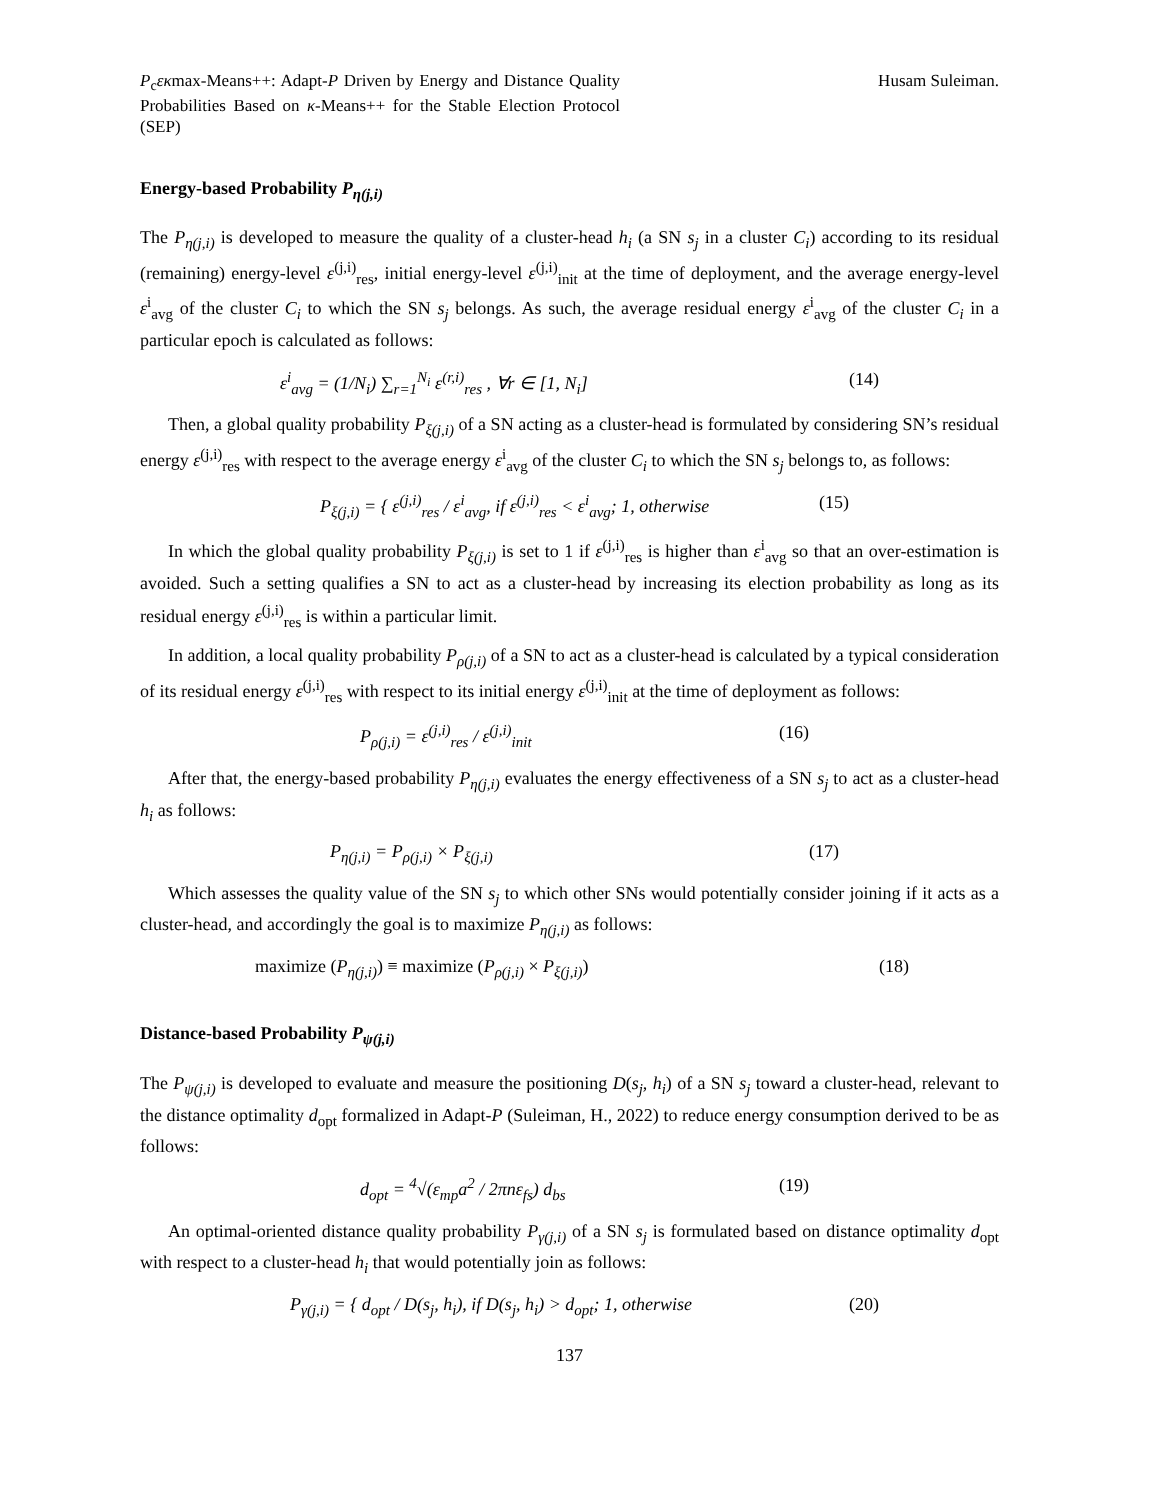P<sub>c</sub>εκmax-Means++: Adapt-P Driven by Energy and Distance Quality Probabilities Based on κ-Means++ for the Stable Election Protocol (SEP)
Husam Suleiman.
Energy-based Probability P<sub>η(j,i)</sub>
The P<sub>η(j,i)</sub> is developed to measure the quality of a cluster-head h<sub>i</sub> (a SN s<sub>j</sub> in a cluster C<sub>i</sub>) according to its residual (remaining) energy-level ε<sup>(j,i)</sup><sub>res</sub>, initial energy-level ε<sup>(j,i)</sup><sub>init</sub> at the time of deployment, and the average energy-level ε<sup>i</sup><sub>avg</sub> of the cluster C<sub>i</sub> to which the SN s<sub>j</sub> belongs. As such, the average residual energy ε<sup>i</sup><sub>avg</sub> of the cluster C<sub>i</sub> in a particular epoch is calculated as follows:
ε<sup>i</sup><sub>avg</sub> = (1/N<sub>i</sub>) ∑<sub>r=1</sub><sup>N<sub>i</sub></sup> ε<sup>(r,i)</sup><sub>res</sub> , ∀r ∈ [1, N<sub>i</sub>] (14)
Then, a global quality probability P<sub>ξ(j,i)</sub> of a SN acting as a cluster-head is formulated by considering SN’s residual energy ε<sup>(j,i)</sup><sub>res</sub> with respect to the average energy ε<sup>i</sup><sub>avg</sub> of the cluster C<sub>i</sub> to which the SN s<sub>j</sub> belongs to, as follows:
P<sub>ξ(j,i)</sub> = { ε<sup>(j,i)</sup><sub>res</sub> / ε<sup>i</sup><sub>avg</sub>, if ε<sup>(j,i)</sup><sub>res</sub> < ε<sup>i</sup><sub>avg</sub>; 1, otherwise (15)
In which the global quality probability P<sub>ξ(j,i)</sub> is set to 1 if ε<sup>(j,i)</sup><sub>res</sub> is higher than ε<sup>i</sup><sub>avg</sub> so that an over-estimation is avoided. Such a setting qualifies a SN to act as a cluster-head by increasing its election probability as long as its residual energy ε<sup>(j,i)</sup><sub>res</sub> is within a particular limit.
In addition, a local quality probability P<sub>ρ(j,i)</sub> of a SN to act as a cluster-head is calculated by a typical consideration of its residual energy ε<sup>(j,i)</sup><sub>res</sub> with respect to its initial energy ε<sup>(j,i)</sup><sub>init</sub> at the time of deployment as follows:
P<sub>ρ(j,i)</sub> = ε<sup>(j,i)</sup><sub>res</sub> / ε<sup>(j,i)</sup><sub>init</sub> (16)
After that, the energy-based probability P<sub>η(j,i)</sub> evaluates the energy effectiveness of a SN s<sub>j</sub> to act as a cluster-head h<sub>i</sub> as follows:
P<sub>η(j,i)</sub> = P<sub>ρ(j,i)</sub> × P<sub>ξ(j,i)</sub> (17)
Which assesses the quality value of the SN s<sub>j</sub> to which other SNs would potentially consider joining if it acts as a cluster-head, and accordingly the goal is to maximize P<sub>η(j,i)</sub> as follows:
maximize (P<sub>η(j,i)</sub>) ≡ maximize (P<sub>ρ(j,i)</sub> × P<sub>ξ(j,i)</sub>) (18)
Distance-based Probability P<sub>ψ(j,i)</sub>
The P<sub>ψ(j,i)</sub> is developed to evaluate and measure the positioning D(s<sub>j</sub>, h<sub>i</sub>) of a SN s<sub>j</sub> toward a cluster-head, relevant to the distance optimality d<sub>opt</sub> formalized in Adapt-P (Suleiman, H., 2022) to reduce energy consumption derived to be as follows:
d<sub>opt</sub> = <sup>4</sup>√(ε<sub>mp</sub>a<sup>2</sup> / 2πnε<sub>fs</sub>) d<sub>bs</sub> (19)
An optimal-oriented distance quality probability P<sub>γ(j,i)</sub> of a SN s<sub>j</sub> is formulated based on distance optimality d<sub>opt</sub> with respect to a cluster-head h<sub>i</sub> that would potentially join as follows:
P<sub>γ(j,i)</sub> = { d<sub>opt</sub> / D(s<sub>j</sub>, h<sub>i</sub>), if D(s<sub>j</sub>, h<sub>i</sub>) > d<sub>opt</sub>; 1, otherwise (20)
137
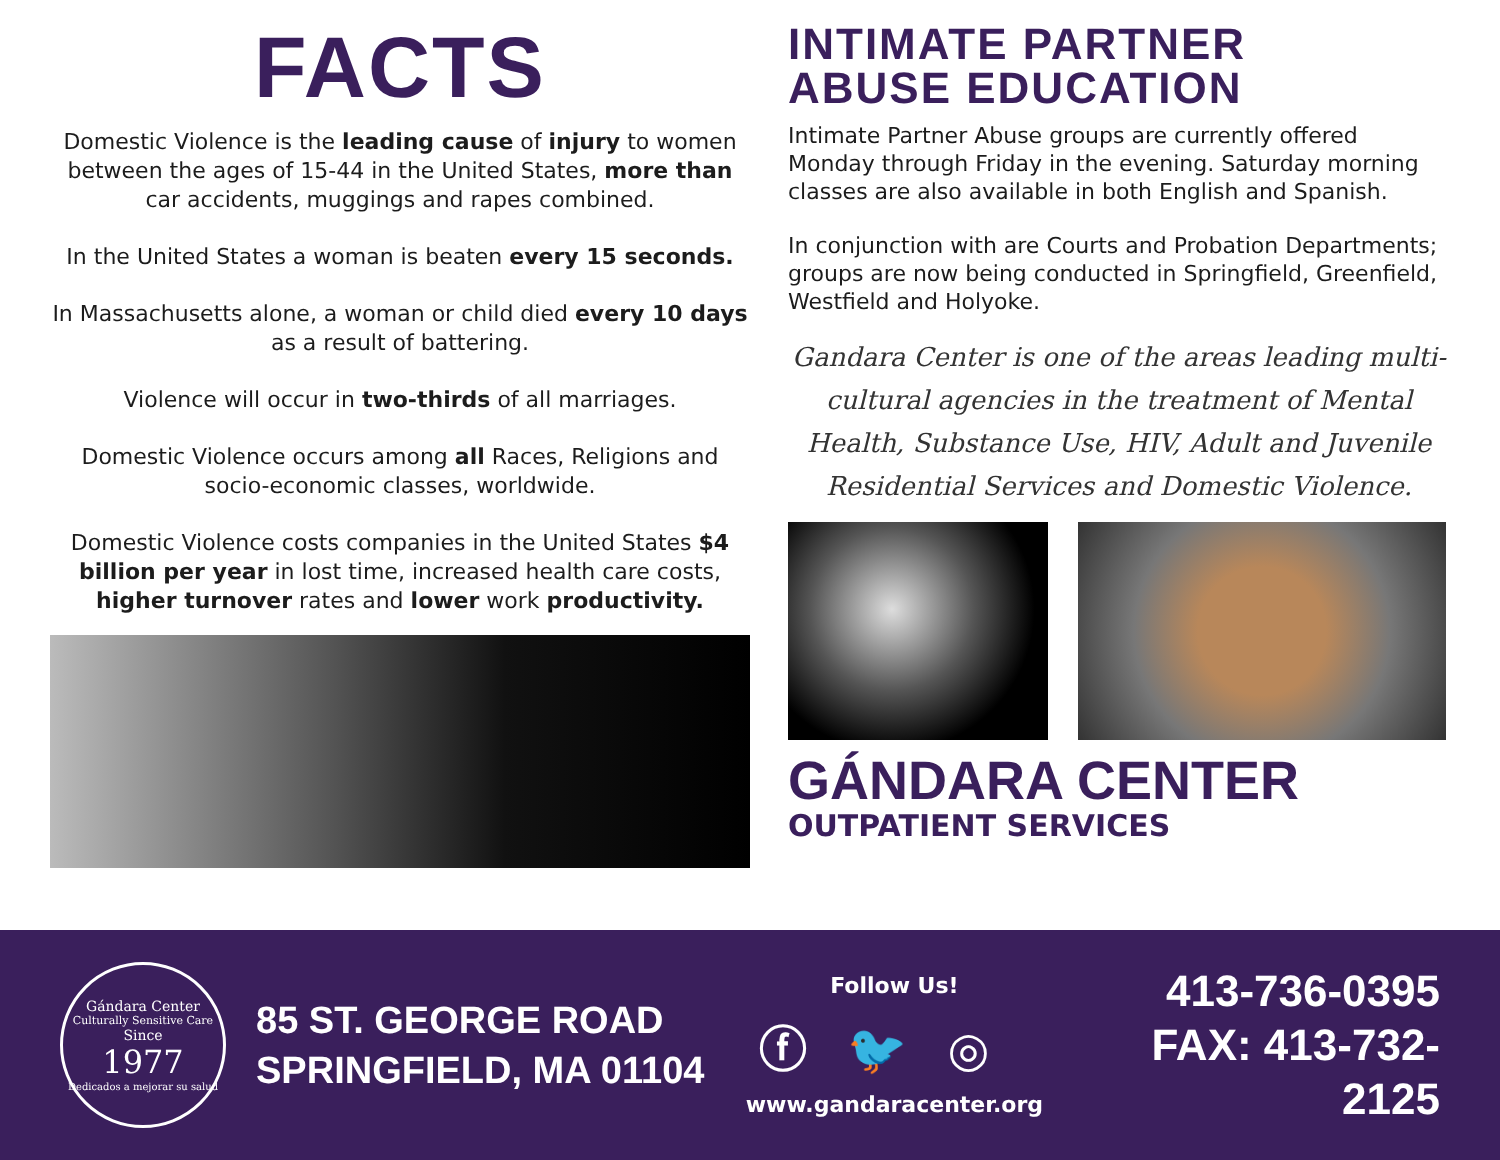FACTS
Domestic Violence is the leading cause of injury to women between the ages of 15-44 in the United States, more than car accidents, muggings and rapes combined.
In the United States a woman is beaten every 15 seconds.
In Massachusetts alone, a woman or child died every 10 days as a result of battering.
Violence will occur in two-thirds of all marriages.
Domestic Violence occurs among all Races, Religions and socio-economic classes, worldwide.
Domestic Violence costs companies in the United States $4 billion per year in lost time, increased health care costs, higher turnover rates and lower work productivity.
INTIMATE PARTNER
ABUSE EDUCATION
Intimate Partner Abuse groups are currently offered Monday through Friday in the evening. Saturday morning classes are also available in both English and Spanish.
In conjunction with are Courts and Probation Departments; groups are now being conducted in Springfield, Greenfield, Westfield and Holyoke.
Gandara Center is one of the areas leading multi-cultural agencies in the treatment of Mental Health, Substance Use, HIV, Adult and Juvenile Residential Services and Domestic Violence.
GÁNDARA CENTER
OUTPATIENT SERVICES
Gándara Center
Culturally Sensitive Care
Since
1977
Dedicados a mejorar su salud
85 ST. GEORGE ROAD
SPRINGFIELD, MA 01104
Follow Us!
ⓕ🐦◎
www.gandaracenter.org
413-736-0395
FAX: 413-732-2125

===

**Work to be completed:** Leave out the pictures and repeat the lines from the start of the material through the line with "The P<sub>η(j,i)</sub> is", inclusive.

**Response area:**
P<sub>c</sub>εκmax-Means++: Adapt-P Driven by Energy and Distance Quality Probabilities Based on κ-Means++ for the Stable Election Protocol (SEP)
Husam Suleiman.
Energy-based Probability P<sub>η(j,i)</sub>
The P<sub>η(j,i)</sub> is developed to measure the quality of a cluster-head h<sub>i</sub> (a SN s<sub>j</sub> in a cluster C<sub>i</sub>) according to its residual (remaining) energy-level ε<sup>(j,i)</sup><sub>res</sub>, initial energy-level ε<sup>(j,i)</sup><sub>init</sub> at the time of deployment, and the average energy-level ε<sup>i</sup><sub>avg</sub> of the cluster C<sub>i</sub> to which the SN s<sub>j</sub> belongs. As such, the average residual energy ε<sup>i</sup><sub>avg</sub> of the cluster C<sub>i</sub> in a particular epoch is calculated as follows:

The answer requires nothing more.